> **WORK TO COMPLETE**
Reproduce every row below, character for character.

> **RECORDED INFORMATION**
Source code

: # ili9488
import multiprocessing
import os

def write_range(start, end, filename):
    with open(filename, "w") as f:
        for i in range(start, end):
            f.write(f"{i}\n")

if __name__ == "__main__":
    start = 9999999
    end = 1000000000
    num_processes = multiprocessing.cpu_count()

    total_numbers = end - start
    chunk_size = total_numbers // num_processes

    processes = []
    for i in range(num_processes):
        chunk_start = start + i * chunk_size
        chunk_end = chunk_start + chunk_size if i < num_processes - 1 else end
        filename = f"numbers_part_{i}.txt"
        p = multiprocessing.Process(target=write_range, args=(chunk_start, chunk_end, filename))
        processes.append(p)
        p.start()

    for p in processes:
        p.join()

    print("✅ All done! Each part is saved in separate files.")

> **ANSWER FOR THE TASK**
Source code

: # ili9488
import multiprocessing
import os

def write_range(start, end, filename):
    with open(filename, "w") as f:
        for i in range(start, end):
            f.write(f"{i}\n")

if __name__ == "__main__":
    start = 9999999
    end = 1000000000
    num_processes = multiprocessing.cpu_count()

    total_numbers = end - start
    chunk_size = total_numbers // num_processes

    processes = []
    for i in range(num_processes):
        chunk_start = start + i * chunk_size
        chunk_end = chunk_start + chunk_size if i < num_processes - 1 else end
        filename = f"numbers_part_{i}.txt"
        p = multiprocessing.Process(target=write_range, args=(chunk_start, chunk_end, filename))
        processes.append(p)
        p.start()

    for p in processes:
        p.join()

    print("✅ All done! Each part is saved in separate files.")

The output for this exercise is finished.